DATA FOR PROCESSING section start

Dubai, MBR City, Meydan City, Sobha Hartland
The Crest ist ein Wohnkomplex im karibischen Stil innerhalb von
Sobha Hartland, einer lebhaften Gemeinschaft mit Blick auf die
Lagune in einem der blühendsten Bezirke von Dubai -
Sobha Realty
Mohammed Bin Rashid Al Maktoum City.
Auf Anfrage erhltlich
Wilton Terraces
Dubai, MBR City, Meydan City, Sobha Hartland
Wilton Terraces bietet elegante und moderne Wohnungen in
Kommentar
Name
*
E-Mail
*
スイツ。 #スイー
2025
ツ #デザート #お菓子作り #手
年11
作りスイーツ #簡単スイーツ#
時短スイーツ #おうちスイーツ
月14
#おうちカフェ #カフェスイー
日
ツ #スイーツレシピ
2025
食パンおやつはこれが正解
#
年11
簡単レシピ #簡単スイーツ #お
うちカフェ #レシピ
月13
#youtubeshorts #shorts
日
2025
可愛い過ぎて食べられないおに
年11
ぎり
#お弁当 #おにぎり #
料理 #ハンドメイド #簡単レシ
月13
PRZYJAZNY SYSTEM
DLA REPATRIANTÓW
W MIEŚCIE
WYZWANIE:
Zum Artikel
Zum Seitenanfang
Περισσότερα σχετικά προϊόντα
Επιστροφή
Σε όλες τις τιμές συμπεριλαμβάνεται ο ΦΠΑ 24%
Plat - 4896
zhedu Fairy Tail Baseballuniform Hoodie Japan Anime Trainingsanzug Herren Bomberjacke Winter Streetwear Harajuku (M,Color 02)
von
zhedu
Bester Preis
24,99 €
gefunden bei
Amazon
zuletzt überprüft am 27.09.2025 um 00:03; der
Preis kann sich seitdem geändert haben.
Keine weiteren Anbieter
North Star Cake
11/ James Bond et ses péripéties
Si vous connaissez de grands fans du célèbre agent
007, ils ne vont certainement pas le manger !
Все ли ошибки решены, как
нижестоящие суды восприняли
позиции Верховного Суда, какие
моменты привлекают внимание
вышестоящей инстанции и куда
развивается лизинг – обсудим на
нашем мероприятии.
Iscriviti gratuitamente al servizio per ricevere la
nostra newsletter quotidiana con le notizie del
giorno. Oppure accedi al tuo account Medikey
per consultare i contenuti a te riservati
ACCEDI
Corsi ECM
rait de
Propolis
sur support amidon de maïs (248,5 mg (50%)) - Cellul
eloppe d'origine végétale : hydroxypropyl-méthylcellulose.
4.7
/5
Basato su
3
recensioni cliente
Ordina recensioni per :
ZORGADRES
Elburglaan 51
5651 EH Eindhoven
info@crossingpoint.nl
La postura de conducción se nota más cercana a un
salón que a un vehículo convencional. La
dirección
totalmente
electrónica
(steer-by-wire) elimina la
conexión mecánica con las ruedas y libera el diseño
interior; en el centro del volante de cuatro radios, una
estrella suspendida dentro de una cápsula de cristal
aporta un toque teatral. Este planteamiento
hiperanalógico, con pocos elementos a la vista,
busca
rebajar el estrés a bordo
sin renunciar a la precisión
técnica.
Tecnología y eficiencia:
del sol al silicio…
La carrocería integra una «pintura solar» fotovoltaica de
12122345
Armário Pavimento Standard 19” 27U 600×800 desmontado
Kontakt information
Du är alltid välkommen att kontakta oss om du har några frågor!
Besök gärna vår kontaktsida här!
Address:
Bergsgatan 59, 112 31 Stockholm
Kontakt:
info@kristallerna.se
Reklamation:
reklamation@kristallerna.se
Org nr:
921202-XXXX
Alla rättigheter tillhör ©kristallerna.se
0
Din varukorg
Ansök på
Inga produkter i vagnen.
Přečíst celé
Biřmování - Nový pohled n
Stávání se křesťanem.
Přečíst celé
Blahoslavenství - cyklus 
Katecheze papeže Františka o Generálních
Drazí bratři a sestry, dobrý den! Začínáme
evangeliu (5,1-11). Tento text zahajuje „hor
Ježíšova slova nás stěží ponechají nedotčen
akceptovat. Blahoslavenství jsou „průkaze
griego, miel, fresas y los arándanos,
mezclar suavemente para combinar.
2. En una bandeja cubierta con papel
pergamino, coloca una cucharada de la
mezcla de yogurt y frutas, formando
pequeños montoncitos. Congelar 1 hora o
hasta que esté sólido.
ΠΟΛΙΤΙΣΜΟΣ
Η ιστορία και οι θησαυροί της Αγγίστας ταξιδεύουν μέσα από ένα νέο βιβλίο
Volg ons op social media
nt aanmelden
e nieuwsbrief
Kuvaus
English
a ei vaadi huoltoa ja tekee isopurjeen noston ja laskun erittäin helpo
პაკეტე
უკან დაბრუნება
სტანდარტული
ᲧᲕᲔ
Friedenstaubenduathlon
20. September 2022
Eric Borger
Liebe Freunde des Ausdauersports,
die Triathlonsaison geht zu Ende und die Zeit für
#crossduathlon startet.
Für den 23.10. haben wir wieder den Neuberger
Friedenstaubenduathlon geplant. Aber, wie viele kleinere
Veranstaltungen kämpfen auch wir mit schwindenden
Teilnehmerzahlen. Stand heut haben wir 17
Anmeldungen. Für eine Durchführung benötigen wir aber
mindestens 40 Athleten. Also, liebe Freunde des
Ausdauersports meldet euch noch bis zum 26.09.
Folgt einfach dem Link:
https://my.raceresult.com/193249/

DATA FOR PROCESSING section end

• **WHAT THE EXERCISE ASKS**: Output the records verbatim, from the first line to the last.

• **ANSWER AREA**:
Dubai, MBR City, Meydan City, Sobha Hartland
The Crest ist ein Wohnkomplex im karibischen Stil innerhalb von
Sobha Hartland, einer lebhaften Gemeinschaft mit Blick auf die
Lagune in einem der blühendsten Bezirke von Dubai -
Sobha Realty
Mohammed Bin Rashid Al Maktoum City.
Auf Anfrage erhltlich
Wilton Terraces
Dubai, MBR City, Meydan City, Sobha Hartland
Wilton Terraces bietet elegante und moderne Wohnungen in
Kommentar
Name
*
E-Mail
*
スイツ。 #スイー
2025
ツ #デザート #お菓子作り #手
年11
作りスイーツ #簡単スイーツ#
時短スイーツ #おうちスイーツ
月14
#おうちカフェ #カフェスイー
日
ツ #スイーツレシピ
2025
食パンおやつはこれが正解
#
年11
簡単レシピ #簡単スイーツ #お
うちカフェ #レシピ
月13
#youtubeshorts #shorts
日
2025
可愛い過ぎて食べられないおに
年11
ぎり
#お弁当 #おにぎり #
料理 #ハンドメイド #簡単レシ
月13
PRZYJAZNY SYSTEM
DLA REPATRIANTÓW
W MIEŚCIE
WYZWANIE:
Zum Artikel
Zum Seitenanfang
Περισσότερα σχετικά προϊόντα
Επιστροφή
Σε όλες τις τιμές συμπεριλαμβάνεται ο ΦΠΑ 24%
Plat - 4896
zhedu Fairy Tail Baseballuniform Hoodie Japan Anime Trainingsanzug Herren Bomberjacke Winter Streetwear Harajuku (M,Color 02)
von
zhedu
Bester Preis
24,99 €
gefunden bei
Amazon
zuletzt überprüft am 27.09.2025 um 00:03; der
Preis kann sich seitdem geändert haben.
Keine weiteren Anbieter
North Star Cake
11/ James Bond et ses péripéties
Si vous connaissez de grands fans du célèbre agent
007, ils ne vont certainement pas le manger !
Все ли ошибки решены, как
нижестоящие суды восприняли
позиции Верховного Суда, какие
моменты привлекают внимание
вышестоящей инстанции и куда
развивается лизинг – обсудим на
нашем мероприятии.
Iscriviti gratuitamente al servizio per ricevere la
nostra newsletter quotidiana con le notizie del
giorno. Oppure accedi al tuo account Medikey
per consultare i contenuti a te riservati
ACCEDI
Corsi ECM
rait de
Propolis
sur support amidon de maïs (248,5 mg (50%)) - Cellul
eloppe d'origine végétale : hydroxypropyl-méthylcellulose.
4.7
/5
Basato su
3
recensioni cliente
Ordina recensioni per :
ZORGADRES
Elburglaan 51
5651 EH Eindhoven
info@crossingpoint.nl
La postura de conducción se nota más cercana a un
salón que a un vehículo convencional. La
dirección
totalmente
electrónica
(steer-by-wire) elimina la
conexión mecánica con las ruedas y libera el diseño
interior; en el centro del volante de cuatro radios, una
estrella suspendida dentro de una cápsula de cristal
aporta un toque teatral. Este planteamiento
hiperanalógico, con pocos elementos a la vista,
busca
rebajar el estrés a bordo
sin renunciar a la precisión
técnica.
Tecnología y eficiencia:
del sol al silicio…
La carrocería integra una «pintura solar» fotovoltaica de
12122345
Armário Pavimento Standard 19” 27U 600×800 desmontado
Kontakt information
Du är alltid välkommen att kontakta oss om du har några frågor!
Besök gärna vår kontaktsida här!
Address:
Bergsgatan 59, 112 31 Stockholm
Kontakt:
info@kristallerna.se
Reklamation:
reklamation@kristallerna.se
Org nr:
921202-XXXX
Alla rättigheter tillhör ©kristallerna.se
0
Din varukorg
Ansök på
Inga produkter i vagnen.
Přečíst celé
Biřmování - Nový pohled n
Stávání se křesťanem.
Přečíst celé
Blahoslavenství - cyklus 
Katecheze papeže Františka o Generálních
Drazí bratři a sestry, dobrý den! Začínáme
evangeliu (5,1-11). Tento text zahajuje „hor
Ježíšova slova nás stěží ponechají nedotčen
akceptovat. Blahoslavenství jsou „průkaze
griego, miel, fresas y los arándanos,
mezclar suavemente para combinar.
2. En una bandeja cubierta con papel
pergamino, coloca una cucharada de la
mezcla de yogurt y frutas, formando
pequeños montoncitos. Congelar 1 hora o
hasta que esté sólido.
ΠΟΛΙΤΙΣΜΟΣ
Η ιστορία και οι θησαυροί της Αγγίστας ταξιδεύουν μέσα από ένα νέο βιβλίο
Volg ons op social media
nt aanmelden
e nieuwsbrief
Kuvaus
English
a ei vaadi huoltoa ja tekee isopurjeen noston ja laskun erittäin helpo
პაკეტე
უკან დაბრუნება
სტანდარტული
ᲧᲕᲔ
Friedenstaubenduathlon
20. September 2022
Eric Borger
Liebe Freunde des Ausdauersports,
die Triathlonsaison geht zu Ende und die Zeit für
#crossduathlon startet.
Für den 23.10. haben wir wieder den Neuberger
Friedenstaubenduathlon geplant. Aber, wie viele kleinere
Veranstaltungen kämpfen auch wir mit schwindenden
Teilnehmerzahlen. Stand heut haben wir 17
Anmeldungen. Für eine Durchführung benötigen wir aber
mindestens 40 Athleten. Also, liebe Freunde des
Ausdauersports meldet euch noch bis zum 26.09.
Folgt einfach dem Link:
https://my.raceresult.com/193249/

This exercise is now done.